*** Opening of RECORD EXTRACTS ***
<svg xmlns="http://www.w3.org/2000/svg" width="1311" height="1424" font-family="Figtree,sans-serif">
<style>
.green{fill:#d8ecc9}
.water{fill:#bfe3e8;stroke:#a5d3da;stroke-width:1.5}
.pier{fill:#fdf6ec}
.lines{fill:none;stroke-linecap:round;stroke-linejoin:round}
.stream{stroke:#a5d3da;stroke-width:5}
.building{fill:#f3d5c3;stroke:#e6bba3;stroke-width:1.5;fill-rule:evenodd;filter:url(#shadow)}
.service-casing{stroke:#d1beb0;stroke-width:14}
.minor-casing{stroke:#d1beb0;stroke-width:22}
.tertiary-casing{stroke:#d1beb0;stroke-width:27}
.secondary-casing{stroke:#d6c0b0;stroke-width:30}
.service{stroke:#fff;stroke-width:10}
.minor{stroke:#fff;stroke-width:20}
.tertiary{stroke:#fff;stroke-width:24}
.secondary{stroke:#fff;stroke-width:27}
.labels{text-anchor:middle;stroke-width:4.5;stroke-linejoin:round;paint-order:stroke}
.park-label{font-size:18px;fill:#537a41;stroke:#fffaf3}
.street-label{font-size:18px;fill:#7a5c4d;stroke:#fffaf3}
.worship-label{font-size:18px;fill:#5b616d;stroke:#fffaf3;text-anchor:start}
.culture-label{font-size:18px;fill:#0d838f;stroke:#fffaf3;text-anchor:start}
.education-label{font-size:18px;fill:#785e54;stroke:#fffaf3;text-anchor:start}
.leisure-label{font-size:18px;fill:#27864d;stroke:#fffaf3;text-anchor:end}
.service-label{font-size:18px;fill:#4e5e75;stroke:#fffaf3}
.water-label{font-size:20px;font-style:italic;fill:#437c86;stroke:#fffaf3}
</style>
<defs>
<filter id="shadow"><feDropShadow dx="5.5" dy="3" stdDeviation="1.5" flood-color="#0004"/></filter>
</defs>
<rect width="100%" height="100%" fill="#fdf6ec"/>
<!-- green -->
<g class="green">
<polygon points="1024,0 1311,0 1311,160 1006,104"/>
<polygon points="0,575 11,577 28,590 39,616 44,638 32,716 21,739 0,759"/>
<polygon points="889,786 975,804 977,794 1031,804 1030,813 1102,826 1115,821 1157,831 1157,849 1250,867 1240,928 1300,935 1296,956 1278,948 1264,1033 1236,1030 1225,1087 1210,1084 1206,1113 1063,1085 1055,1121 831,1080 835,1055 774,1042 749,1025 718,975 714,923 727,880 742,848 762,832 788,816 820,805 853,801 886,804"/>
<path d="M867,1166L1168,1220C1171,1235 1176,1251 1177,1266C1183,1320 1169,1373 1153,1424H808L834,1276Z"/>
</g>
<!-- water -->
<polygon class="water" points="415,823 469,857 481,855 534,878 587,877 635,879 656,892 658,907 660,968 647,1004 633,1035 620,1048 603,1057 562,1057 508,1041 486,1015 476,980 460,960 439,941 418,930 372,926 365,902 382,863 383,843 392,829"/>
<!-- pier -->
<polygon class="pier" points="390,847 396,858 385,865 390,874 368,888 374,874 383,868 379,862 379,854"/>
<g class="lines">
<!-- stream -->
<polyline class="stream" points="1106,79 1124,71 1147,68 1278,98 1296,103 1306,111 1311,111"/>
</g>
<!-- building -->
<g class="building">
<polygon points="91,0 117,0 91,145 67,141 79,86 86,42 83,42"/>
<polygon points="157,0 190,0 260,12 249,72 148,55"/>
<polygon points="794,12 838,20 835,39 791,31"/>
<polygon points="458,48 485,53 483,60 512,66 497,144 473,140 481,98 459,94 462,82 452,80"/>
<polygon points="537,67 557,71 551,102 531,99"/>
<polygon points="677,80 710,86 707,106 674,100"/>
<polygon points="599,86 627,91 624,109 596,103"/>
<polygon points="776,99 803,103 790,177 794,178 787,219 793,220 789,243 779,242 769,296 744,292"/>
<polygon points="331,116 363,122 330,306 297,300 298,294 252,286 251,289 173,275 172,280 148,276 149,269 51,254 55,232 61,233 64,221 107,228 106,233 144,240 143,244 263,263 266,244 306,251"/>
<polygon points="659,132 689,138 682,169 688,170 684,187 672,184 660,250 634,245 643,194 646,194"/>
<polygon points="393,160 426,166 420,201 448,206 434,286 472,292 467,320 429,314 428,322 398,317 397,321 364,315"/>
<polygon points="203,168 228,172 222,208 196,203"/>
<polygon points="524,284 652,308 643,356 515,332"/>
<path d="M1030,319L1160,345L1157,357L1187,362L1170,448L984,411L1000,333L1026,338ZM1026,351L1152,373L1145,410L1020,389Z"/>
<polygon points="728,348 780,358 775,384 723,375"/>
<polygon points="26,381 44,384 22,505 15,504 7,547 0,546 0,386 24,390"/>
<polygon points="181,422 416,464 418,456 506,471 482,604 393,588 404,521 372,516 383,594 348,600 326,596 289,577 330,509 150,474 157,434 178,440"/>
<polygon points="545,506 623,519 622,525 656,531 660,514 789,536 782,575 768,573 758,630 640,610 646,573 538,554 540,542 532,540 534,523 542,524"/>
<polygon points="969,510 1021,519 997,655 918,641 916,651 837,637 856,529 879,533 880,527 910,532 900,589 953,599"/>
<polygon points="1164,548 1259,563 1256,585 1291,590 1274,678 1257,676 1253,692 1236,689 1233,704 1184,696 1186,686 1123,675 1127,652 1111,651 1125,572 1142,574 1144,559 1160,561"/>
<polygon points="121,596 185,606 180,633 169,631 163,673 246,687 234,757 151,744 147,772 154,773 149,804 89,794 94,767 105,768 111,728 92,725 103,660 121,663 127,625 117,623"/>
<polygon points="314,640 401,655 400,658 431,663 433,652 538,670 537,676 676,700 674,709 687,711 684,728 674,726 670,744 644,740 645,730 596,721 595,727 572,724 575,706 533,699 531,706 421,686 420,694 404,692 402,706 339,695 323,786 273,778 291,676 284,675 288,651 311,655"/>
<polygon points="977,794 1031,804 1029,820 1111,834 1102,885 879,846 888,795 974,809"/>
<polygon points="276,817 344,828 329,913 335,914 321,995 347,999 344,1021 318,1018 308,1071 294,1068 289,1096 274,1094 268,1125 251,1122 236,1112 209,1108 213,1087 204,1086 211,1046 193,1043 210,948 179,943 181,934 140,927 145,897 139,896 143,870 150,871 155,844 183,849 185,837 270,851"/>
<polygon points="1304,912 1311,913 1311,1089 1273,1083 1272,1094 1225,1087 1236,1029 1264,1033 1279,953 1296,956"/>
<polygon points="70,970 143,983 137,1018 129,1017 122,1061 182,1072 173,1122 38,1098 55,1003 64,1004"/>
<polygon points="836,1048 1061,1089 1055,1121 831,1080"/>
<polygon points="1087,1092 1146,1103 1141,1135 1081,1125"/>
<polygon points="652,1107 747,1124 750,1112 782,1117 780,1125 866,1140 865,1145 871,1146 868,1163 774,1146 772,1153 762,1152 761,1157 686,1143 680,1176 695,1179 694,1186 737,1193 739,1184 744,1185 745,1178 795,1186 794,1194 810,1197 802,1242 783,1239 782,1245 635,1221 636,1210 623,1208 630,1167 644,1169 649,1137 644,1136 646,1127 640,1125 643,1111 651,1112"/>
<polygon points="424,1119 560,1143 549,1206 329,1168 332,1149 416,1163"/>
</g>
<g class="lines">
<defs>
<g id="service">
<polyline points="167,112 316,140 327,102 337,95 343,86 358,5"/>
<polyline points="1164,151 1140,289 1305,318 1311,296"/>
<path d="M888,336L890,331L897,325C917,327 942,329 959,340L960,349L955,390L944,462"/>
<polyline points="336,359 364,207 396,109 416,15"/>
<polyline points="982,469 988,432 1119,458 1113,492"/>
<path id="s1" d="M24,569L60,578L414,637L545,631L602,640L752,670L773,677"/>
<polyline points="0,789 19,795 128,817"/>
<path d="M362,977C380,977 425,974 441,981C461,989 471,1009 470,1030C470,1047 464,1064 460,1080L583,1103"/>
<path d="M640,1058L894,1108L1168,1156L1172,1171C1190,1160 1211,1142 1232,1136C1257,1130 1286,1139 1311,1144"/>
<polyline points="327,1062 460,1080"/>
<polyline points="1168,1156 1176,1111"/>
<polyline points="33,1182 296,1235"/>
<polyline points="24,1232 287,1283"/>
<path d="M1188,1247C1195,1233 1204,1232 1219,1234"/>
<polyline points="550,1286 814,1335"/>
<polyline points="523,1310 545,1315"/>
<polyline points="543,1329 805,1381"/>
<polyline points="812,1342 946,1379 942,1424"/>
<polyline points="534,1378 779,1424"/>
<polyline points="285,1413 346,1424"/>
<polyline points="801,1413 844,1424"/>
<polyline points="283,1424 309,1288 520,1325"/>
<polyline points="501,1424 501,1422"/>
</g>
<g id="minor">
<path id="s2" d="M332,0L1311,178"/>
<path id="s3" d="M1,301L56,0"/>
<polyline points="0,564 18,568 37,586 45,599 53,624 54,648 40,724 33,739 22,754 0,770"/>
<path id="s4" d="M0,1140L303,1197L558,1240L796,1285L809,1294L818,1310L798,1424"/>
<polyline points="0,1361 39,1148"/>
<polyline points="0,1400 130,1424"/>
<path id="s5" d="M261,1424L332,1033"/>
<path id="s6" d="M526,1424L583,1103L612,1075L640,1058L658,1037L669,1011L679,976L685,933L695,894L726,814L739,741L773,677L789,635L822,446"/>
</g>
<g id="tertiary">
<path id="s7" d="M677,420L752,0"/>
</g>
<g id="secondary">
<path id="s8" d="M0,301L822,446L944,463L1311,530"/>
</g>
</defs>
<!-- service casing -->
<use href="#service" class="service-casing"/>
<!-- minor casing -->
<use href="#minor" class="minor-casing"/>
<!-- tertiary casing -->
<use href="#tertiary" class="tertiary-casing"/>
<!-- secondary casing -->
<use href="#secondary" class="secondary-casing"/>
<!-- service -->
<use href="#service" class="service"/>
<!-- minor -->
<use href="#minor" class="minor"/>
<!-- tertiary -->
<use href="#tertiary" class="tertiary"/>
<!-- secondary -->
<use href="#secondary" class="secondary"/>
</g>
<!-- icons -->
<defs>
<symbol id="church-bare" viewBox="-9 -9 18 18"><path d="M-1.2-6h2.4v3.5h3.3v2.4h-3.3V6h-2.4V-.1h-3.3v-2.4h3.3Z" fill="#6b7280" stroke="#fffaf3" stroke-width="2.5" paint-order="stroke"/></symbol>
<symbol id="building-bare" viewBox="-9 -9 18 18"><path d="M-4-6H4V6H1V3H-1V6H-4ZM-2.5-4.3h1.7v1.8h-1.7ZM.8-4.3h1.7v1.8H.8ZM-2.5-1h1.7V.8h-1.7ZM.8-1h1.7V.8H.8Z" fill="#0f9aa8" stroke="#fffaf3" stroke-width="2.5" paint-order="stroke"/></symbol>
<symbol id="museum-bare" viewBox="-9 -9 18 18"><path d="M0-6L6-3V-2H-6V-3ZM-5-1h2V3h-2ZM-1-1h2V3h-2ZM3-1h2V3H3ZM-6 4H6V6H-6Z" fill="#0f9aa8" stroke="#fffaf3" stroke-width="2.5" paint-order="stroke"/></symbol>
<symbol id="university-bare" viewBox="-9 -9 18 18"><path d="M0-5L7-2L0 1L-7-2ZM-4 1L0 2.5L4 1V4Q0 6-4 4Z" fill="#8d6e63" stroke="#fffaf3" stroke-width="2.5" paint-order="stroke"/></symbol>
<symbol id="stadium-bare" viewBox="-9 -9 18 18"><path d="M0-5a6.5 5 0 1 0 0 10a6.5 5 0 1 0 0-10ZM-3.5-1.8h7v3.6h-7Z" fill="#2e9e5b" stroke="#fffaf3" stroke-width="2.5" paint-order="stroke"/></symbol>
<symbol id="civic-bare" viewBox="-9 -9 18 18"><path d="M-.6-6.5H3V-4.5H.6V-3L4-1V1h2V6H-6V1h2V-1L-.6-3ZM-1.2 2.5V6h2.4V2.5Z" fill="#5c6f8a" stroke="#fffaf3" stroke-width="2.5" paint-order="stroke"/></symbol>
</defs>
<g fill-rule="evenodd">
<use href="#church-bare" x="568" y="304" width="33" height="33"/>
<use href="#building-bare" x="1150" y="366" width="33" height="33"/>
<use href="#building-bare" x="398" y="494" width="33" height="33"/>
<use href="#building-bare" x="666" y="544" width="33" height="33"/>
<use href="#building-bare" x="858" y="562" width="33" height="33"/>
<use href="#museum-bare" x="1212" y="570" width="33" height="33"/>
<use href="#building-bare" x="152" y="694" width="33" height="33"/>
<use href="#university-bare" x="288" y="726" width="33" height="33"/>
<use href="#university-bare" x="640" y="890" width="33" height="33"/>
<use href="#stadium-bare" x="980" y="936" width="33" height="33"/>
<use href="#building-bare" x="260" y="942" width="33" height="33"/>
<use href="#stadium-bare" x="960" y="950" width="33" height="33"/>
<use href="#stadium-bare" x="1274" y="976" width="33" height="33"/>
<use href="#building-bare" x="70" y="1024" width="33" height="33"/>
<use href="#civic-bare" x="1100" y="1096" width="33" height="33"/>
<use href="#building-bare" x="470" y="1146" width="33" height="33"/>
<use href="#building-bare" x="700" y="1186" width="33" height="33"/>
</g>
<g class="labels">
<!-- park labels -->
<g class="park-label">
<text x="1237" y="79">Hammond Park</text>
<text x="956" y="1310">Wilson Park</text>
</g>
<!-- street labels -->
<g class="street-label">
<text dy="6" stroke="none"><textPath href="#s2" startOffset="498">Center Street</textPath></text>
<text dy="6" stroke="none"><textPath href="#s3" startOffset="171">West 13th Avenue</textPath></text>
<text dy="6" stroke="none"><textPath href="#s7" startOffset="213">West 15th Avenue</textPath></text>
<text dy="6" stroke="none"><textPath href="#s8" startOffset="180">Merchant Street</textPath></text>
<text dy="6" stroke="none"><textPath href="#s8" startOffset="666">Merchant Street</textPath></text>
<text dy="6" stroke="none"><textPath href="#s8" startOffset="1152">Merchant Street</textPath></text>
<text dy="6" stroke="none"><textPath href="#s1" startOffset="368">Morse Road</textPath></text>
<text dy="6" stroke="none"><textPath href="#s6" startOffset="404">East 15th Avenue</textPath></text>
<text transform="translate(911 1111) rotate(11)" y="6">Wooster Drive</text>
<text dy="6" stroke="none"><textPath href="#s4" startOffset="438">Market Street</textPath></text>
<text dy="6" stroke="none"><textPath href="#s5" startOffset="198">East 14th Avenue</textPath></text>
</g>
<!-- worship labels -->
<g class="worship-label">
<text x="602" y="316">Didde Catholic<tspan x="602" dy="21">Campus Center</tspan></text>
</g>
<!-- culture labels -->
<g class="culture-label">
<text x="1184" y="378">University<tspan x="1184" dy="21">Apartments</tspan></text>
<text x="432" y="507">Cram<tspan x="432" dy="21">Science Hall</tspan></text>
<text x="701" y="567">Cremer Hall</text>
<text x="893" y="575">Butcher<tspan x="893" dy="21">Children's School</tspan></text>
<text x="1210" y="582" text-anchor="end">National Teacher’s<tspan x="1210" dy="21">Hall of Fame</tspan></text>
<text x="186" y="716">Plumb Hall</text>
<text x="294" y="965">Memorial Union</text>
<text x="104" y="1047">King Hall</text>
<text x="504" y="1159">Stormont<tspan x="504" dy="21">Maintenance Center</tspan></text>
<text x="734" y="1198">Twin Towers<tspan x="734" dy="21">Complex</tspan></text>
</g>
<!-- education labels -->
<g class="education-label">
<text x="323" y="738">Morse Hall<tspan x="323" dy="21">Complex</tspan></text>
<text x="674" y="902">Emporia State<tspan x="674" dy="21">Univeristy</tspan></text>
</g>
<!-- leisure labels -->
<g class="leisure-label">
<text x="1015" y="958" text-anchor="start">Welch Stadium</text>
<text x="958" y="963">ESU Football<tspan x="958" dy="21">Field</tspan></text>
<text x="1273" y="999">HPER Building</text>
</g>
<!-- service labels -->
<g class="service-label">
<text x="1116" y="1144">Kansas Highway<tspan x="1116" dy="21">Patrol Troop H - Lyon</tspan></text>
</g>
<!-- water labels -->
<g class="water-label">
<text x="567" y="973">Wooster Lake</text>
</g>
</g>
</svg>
*** Close of RECORD EXTRACTS ***
#### EXERCISE AIM
In the records above, locate each line with the word "startOffset". Copy all such lines.

#### SOLUTION FOR THIS PROBLEM
<text dy="6" stroke="none"><textPath href="#s2" startOffset="498">Center Street</textPath></text>
<text dy="6" stroke="none"><textPath href="#s3" startOffset="171">West 13th Avenue</textPath></text>
<text dy="6" stroke="none"><textPath href="#s7" startOffset="213">West 15th Avenue</textPath></text>
<text dy="6" stroke="none"><textPath href="#s8" startOffset="180">Merchant Street</textPath></text>
<text dy="6" stroke="none"><textPath href="#s8" startOffset="666">Merchant Street</textPath></text>
<text dy="6" stroke="none"><textPath href="#s8" startOffset="1152">Merchant Street</textPath></text>
<text dy="6" stroke="none"><textPath href="#s1" startOffset="368">Morse Road</textPath></text>
<text dy="6" stroke="none"><textPath href="#s6" startOffset="404">East 15th Avenue</textPath></text>
<text dy="6" stroke="none"><textPath href="#s4" startOffset="438">Market Street</textPath></text>
<text dy="6" stroke="none"><textPath href="#s5" startOffset="198">East 14th Avenue</textPath></text>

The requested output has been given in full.